Handlungsempfehlungen für Leitungswasser in Kantinen

Unser Trinkverhalten kann einen großen Beitrag zur CO2-Einsparung und Abfallvermeidung leisten. Zudem ist Trinkwasser Teil einer ausgewogenen Ernährung und fördert die Gesundheit und Konzentration. Die Integration von Leitungswasser in die Gemeinschaftsverpflegung kann also ein einfacher Weg sein, nachhaltig zu sein und gleichzeitig einen Beitrag zur Gesundheit zu leisten.

Unter Berücksichtigung der Ergebnisse der vom 23. Mai bis 10. Juli 2022 durchgeführten Umfrage zum Thema Leitungswasser und Mehrweg in Kantinen sowie weiterführender Gespräche haben wir Handlungsempfehlungen für die Politik entwickelt, wie Leitungswasser in den Kantinenalltag integriert werden kann und so für mehr Nachhaltigkeit sorgt.

Des Weiteren wollen wir hier Hilfestellungen zum Ausräumen bestehender Vorbehalte geben und an einem Best-Practice-Beispiel zeigen, wie es funktionieren kann.

Handlungsempfehlungen

Wir sprechen folgende Handlungsempfehlungen aus:

Verankerung von Leitungswasserausschank in den Kantinenrichtlinien des Bundes und der Länder

Im Rahmen von Konzepten wie dem Maßnahmenpaket für eine klimaneutrale Bundesregierung werden Möglichkeiten aufgezeigt, wie die Bundesberwaltung in Zukunft nachhaltiger gestaltet werden kann, auch beim Catering und in der Gemeinschaftsgastronomie.  Der Bund betreibt rund 150 eigene Kantinen oder hat sie verpachtet und könnte hier zentrale Standards setzen. Auch Studentenwerke agieren meist in der Rechtsform einer Anstalt des öffentlichen Rechts und betreiben bundesweit eine Vielzahl von Gemeinschaftsverpflegungseinrichtungen (Mensen). Die Richtlinien für Kantinen bei Dienststellen des Bundes regelt den Betrieb von Einrichtungen der Gemeinschaftsverpflegung in Dienststellen des Bundes und bei öffentlichen Zuwendungsempfängern. In den Bundesländern gelten zum Teil landesspezifische Verordnungen. Bisher werden keine Vorschriften oder Empfehlungen zum Angebot von Leitungswasser gemacht – das sollte sich hinsichtlich der Nachhaltigkeitsambitionen der Bundesregierung ändern. In Nr. 3 der Kantinenrichtlinien des Bundes sollte folgender Satz als Satz Nr. 4 neu eingefügt werden: “In der Kantine muss Trinkwasser zum Verzehr kostenfrei zur Verfügung gestellt werden”. Entsprechend sind auch die Kantinenrichtlinien der Länder anzupassen.
——————
## Kurzauftrag:
Gib an, wie viele Kantinen der Bund laut dem zitierten Auszug selbst betreibt oder verpachtet hat.
——————
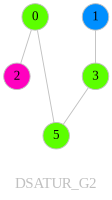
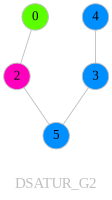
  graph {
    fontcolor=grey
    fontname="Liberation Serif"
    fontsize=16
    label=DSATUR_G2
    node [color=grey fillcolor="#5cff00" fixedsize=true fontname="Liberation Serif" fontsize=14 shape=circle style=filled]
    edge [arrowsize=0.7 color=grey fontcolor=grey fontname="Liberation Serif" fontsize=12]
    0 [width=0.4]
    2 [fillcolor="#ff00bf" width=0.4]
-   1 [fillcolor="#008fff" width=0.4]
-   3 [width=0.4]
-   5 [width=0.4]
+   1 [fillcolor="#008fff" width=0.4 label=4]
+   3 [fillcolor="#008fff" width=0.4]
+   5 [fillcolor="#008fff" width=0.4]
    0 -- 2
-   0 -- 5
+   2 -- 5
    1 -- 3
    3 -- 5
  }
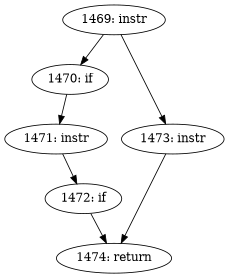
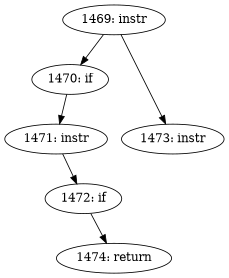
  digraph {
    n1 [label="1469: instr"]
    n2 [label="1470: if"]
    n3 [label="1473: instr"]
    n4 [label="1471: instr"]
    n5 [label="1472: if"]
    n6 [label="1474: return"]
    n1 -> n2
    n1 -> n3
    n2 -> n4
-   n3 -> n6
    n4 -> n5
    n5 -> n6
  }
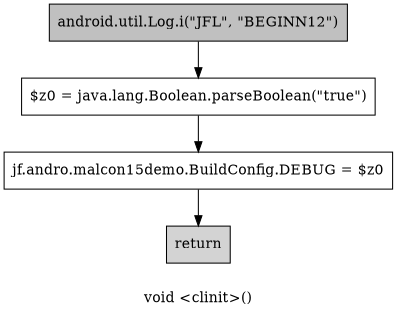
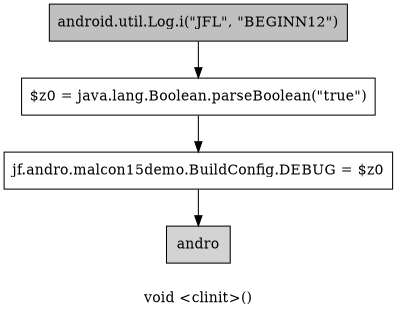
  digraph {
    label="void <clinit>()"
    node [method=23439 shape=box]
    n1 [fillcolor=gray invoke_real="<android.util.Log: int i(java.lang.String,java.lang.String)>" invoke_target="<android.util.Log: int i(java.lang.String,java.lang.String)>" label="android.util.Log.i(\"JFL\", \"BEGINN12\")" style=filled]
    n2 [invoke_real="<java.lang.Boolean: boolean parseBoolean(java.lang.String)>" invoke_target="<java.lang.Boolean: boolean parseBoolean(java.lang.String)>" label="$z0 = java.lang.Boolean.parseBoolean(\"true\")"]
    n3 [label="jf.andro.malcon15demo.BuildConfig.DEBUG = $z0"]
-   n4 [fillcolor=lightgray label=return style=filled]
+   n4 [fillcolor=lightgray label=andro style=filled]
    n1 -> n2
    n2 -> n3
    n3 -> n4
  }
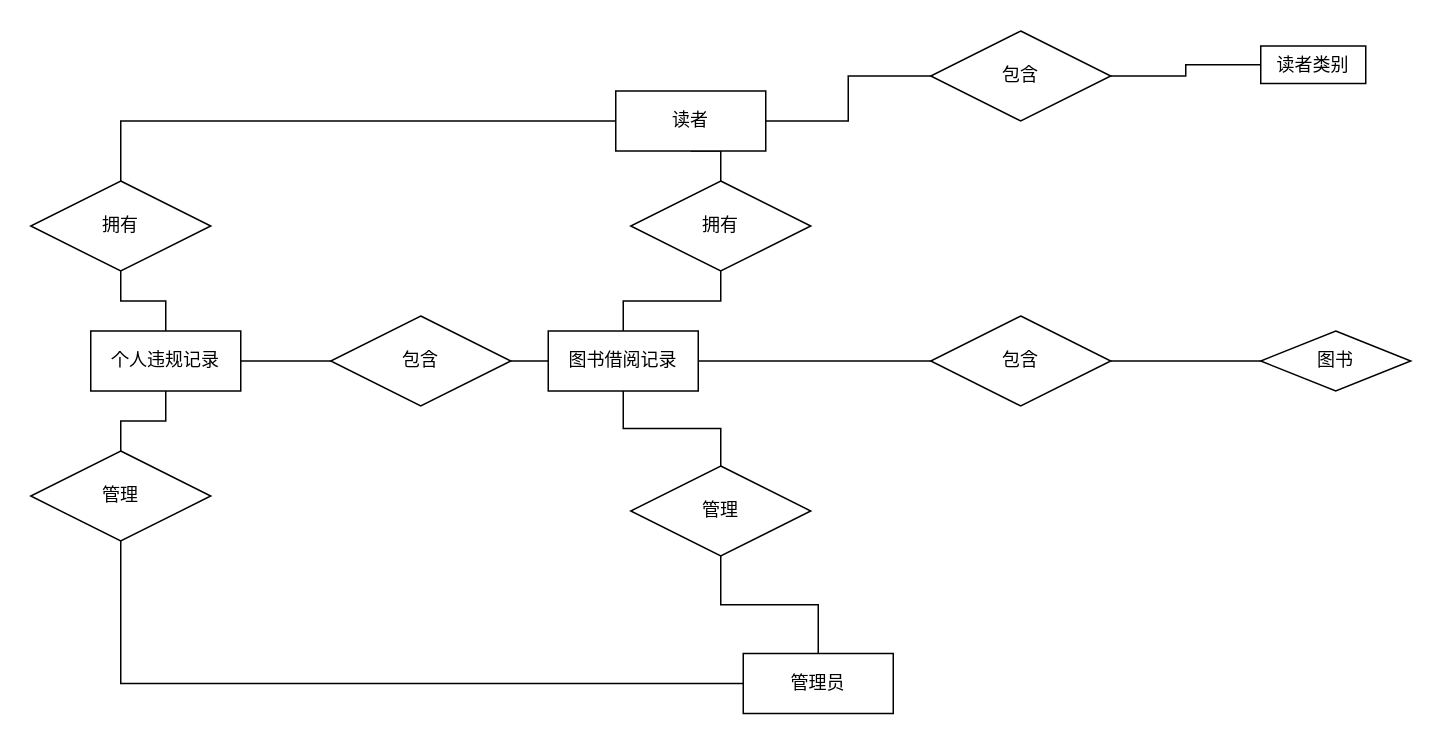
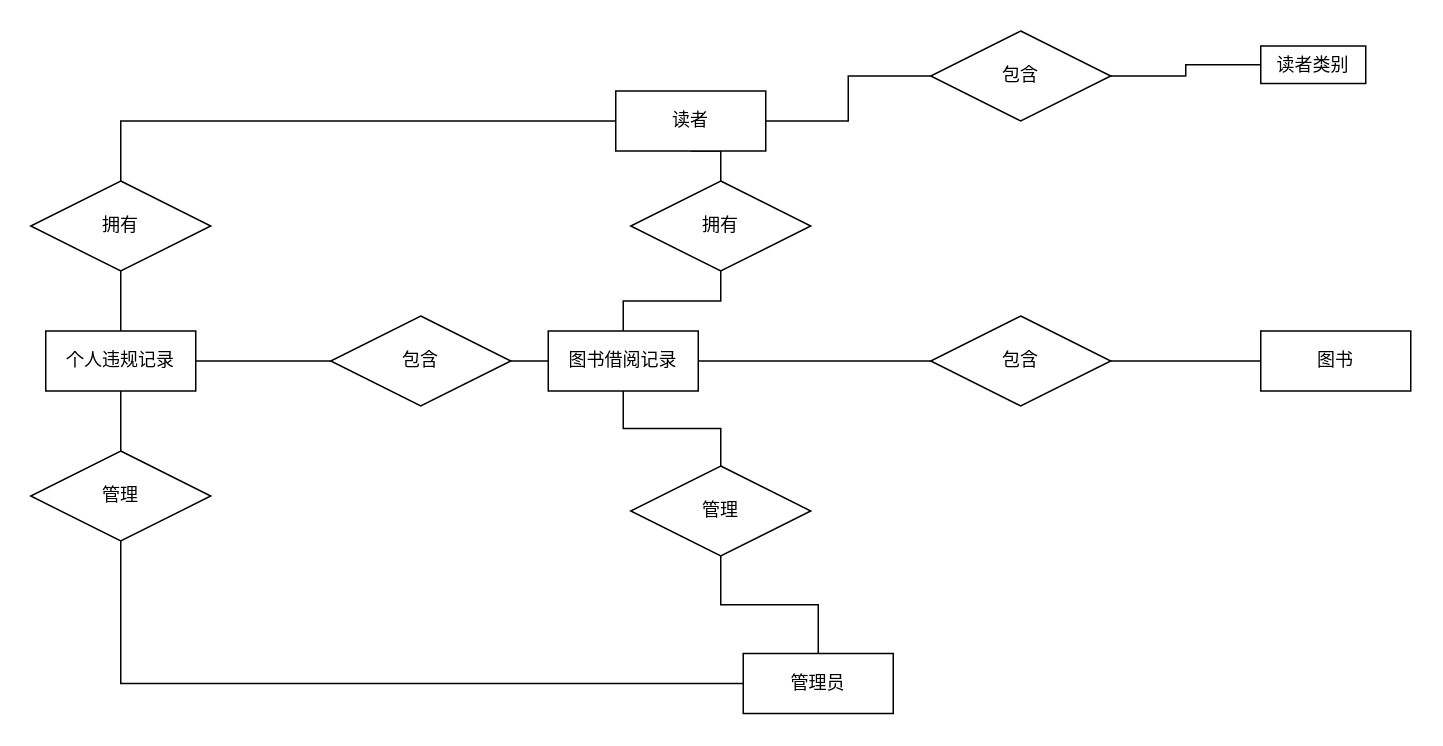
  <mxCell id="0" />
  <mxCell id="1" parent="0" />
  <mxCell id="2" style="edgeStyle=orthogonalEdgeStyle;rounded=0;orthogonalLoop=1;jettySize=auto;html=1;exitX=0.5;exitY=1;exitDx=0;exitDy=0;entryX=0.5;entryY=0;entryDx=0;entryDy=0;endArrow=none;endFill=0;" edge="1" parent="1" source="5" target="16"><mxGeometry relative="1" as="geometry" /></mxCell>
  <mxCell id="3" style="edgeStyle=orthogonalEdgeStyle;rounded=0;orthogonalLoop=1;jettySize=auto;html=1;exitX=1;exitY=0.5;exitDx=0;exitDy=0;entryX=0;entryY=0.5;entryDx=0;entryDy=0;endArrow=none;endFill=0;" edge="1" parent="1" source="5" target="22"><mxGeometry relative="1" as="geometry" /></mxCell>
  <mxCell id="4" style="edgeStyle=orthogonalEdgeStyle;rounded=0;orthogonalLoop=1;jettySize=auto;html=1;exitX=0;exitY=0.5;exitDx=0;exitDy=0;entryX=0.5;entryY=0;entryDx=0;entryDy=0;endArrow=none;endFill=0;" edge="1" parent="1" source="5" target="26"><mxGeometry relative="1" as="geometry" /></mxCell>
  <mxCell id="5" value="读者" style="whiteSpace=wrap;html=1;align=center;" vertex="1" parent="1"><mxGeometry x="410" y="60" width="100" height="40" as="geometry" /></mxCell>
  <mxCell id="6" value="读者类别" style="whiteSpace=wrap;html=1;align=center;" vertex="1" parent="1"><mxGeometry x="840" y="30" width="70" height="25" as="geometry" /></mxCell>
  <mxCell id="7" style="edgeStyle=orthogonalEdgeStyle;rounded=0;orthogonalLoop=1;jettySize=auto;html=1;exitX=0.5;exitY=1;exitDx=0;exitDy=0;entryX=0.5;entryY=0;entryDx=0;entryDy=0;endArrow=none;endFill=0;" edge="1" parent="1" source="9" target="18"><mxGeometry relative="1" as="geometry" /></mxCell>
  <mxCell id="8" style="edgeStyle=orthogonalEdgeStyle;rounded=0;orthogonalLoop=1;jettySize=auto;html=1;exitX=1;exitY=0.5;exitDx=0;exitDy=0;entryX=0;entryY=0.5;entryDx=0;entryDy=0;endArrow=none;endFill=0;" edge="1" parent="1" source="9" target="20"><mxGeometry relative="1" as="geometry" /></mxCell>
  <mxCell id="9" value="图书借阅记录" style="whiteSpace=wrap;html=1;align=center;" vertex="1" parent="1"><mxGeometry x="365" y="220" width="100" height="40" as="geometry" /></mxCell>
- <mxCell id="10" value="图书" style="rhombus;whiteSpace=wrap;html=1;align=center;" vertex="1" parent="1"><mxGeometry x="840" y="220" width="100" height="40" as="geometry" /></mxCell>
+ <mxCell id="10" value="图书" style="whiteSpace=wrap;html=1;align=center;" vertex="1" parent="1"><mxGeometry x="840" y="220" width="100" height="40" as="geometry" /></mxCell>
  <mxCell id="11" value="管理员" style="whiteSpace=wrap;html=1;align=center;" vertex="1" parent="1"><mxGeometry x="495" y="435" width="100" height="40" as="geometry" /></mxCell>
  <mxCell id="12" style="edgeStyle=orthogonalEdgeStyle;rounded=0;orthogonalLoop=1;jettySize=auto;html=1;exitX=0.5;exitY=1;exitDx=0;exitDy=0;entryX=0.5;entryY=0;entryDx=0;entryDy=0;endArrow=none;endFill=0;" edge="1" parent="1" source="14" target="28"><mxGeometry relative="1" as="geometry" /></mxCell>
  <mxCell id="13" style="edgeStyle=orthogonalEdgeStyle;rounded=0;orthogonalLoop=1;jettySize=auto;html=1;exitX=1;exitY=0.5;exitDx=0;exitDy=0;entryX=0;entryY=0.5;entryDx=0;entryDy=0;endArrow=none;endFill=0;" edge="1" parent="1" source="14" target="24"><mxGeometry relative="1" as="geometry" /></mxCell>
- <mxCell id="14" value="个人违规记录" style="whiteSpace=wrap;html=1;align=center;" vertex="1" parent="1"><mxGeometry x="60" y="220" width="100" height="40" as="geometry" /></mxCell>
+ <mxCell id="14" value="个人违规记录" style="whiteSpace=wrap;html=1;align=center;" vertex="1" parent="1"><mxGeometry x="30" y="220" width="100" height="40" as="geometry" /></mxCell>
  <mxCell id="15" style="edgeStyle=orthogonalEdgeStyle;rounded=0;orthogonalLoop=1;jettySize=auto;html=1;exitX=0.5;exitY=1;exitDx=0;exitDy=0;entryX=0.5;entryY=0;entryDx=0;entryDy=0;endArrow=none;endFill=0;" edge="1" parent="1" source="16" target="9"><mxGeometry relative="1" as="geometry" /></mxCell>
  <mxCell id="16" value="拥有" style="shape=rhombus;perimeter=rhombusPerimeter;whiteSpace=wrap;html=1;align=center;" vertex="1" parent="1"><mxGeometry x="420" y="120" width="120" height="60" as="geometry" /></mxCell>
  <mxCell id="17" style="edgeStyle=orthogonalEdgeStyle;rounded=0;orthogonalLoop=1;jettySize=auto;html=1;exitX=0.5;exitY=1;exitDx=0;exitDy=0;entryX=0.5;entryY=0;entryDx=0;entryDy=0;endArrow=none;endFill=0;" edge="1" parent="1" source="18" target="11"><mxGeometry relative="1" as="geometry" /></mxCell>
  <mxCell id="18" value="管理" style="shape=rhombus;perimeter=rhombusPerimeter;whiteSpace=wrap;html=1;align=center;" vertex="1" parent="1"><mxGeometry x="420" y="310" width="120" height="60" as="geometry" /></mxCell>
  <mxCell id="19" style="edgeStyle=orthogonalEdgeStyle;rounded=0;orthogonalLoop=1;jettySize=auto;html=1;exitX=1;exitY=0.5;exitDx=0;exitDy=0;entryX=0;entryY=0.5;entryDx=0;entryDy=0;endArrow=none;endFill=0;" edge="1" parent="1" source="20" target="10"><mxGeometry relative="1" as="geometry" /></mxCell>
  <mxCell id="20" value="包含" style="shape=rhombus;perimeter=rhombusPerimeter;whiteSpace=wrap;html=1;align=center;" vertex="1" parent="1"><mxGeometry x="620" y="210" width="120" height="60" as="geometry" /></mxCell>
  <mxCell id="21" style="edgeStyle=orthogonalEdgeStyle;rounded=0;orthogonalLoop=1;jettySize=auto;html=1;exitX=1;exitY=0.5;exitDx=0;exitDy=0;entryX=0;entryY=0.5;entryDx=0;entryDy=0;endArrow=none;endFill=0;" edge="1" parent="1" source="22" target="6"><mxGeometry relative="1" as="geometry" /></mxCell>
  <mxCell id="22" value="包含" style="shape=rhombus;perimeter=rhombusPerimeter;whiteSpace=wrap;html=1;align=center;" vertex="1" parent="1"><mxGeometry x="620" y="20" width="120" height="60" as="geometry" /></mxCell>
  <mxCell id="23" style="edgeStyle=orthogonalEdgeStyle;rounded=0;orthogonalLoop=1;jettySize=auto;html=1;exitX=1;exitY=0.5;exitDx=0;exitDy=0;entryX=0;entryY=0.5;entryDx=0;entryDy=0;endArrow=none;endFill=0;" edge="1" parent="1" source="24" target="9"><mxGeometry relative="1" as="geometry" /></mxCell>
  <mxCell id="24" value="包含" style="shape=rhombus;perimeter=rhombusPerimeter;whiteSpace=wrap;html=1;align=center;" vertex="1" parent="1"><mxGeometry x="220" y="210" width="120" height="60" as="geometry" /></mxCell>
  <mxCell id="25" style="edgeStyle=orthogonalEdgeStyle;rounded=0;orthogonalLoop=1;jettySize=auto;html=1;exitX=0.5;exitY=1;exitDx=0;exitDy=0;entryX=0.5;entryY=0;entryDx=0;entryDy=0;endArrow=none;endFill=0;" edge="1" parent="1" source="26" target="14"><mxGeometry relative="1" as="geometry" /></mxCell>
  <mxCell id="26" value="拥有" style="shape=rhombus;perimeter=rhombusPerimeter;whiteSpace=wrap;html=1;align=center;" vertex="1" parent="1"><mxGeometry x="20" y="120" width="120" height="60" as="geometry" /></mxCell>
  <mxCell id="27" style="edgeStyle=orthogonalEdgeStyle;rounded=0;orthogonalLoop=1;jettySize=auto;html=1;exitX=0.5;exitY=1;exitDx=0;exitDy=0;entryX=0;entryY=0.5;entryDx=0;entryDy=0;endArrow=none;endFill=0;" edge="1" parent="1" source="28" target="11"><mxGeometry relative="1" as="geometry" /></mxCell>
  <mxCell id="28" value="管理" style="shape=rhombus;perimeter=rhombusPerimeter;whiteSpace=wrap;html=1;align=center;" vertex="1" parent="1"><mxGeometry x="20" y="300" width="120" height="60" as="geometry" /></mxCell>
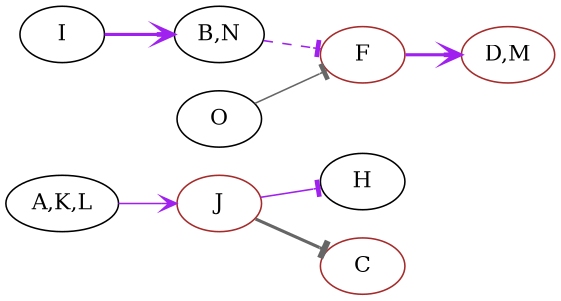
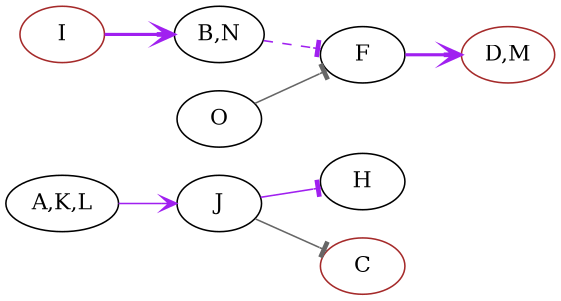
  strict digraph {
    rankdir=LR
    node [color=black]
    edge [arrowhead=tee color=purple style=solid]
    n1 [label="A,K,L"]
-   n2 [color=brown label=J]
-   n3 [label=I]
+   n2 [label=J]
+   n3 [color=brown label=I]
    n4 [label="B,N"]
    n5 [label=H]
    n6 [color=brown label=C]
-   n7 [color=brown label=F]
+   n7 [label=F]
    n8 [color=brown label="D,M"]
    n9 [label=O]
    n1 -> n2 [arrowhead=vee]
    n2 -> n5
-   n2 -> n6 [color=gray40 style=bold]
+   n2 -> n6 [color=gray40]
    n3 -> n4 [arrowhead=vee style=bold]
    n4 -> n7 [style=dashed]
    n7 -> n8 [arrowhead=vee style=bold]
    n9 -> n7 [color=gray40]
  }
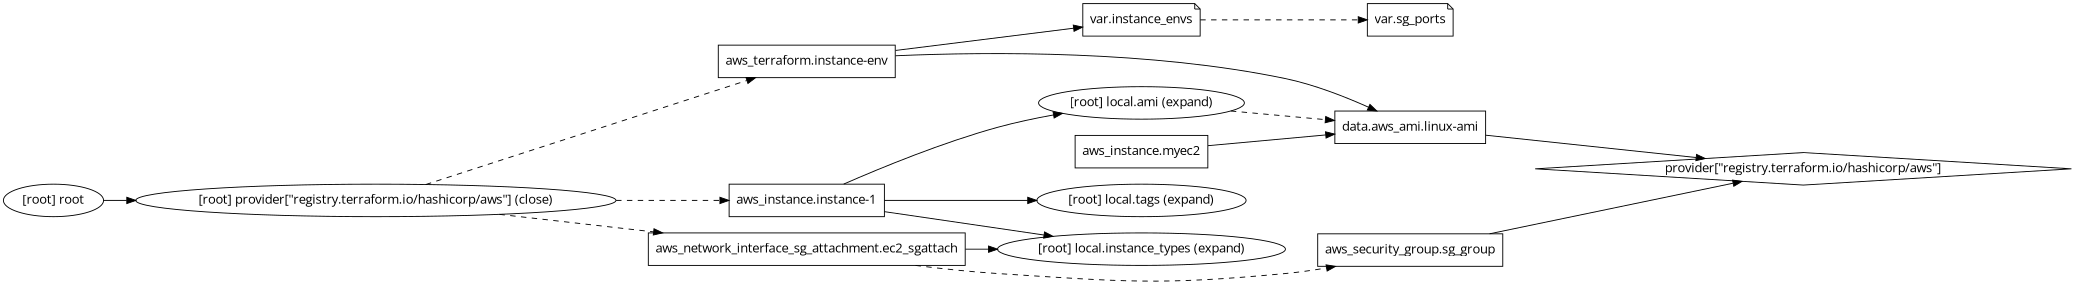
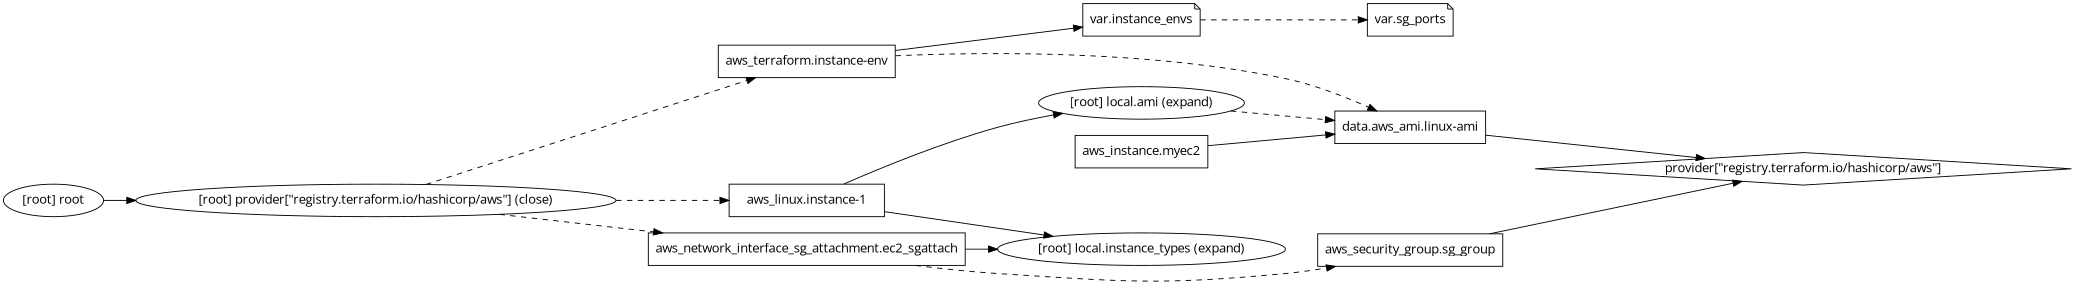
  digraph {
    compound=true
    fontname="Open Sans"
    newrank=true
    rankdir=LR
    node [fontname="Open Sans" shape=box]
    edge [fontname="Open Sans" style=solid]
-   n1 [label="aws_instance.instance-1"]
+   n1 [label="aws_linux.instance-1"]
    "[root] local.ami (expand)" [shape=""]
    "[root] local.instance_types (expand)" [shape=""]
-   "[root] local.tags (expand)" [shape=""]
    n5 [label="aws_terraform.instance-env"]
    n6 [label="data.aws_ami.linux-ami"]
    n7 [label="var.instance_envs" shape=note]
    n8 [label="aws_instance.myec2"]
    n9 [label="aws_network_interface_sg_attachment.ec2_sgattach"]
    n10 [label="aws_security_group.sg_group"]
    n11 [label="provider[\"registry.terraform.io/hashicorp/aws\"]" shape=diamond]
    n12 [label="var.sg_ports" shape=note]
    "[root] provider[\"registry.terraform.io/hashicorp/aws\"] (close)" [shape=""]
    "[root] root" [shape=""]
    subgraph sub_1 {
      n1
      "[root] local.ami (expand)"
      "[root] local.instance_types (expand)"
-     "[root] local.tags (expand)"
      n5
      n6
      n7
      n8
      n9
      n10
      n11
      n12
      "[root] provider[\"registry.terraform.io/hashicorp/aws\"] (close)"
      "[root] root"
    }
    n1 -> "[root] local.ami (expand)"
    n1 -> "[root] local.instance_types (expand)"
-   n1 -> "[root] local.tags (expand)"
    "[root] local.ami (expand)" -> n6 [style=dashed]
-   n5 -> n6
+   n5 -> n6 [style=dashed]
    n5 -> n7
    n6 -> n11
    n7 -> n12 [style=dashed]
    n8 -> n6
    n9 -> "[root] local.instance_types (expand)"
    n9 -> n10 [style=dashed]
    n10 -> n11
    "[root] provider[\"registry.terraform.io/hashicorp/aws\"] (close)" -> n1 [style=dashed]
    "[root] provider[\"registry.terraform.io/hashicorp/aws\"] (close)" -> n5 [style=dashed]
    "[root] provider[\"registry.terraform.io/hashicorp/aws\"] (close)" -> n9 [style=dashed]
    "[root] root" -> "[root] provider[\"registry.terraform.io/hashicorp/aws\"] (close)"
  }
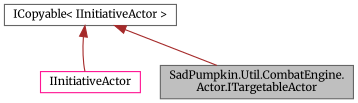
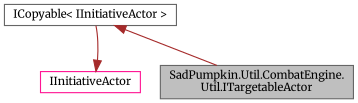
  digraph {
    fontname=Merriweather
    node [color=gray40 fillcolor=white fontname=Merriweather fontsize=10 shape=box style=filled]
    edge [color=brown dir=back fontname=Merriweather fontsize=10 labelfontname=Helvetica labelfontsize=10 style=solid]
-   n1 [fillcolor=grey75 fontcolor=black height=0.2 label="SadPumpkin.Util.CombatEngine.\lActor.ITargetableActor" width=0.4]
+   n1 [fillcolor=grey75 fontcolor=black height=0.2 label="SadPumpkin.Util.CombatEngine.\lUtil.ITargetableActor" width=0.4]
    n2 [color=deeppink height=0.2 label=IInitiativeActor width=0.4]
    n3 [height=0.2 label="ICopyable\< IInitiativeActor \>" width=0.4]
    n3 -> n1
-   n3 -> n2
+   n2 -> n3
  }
——————
## Das Ergebnis:
Rund 150 Kantinen.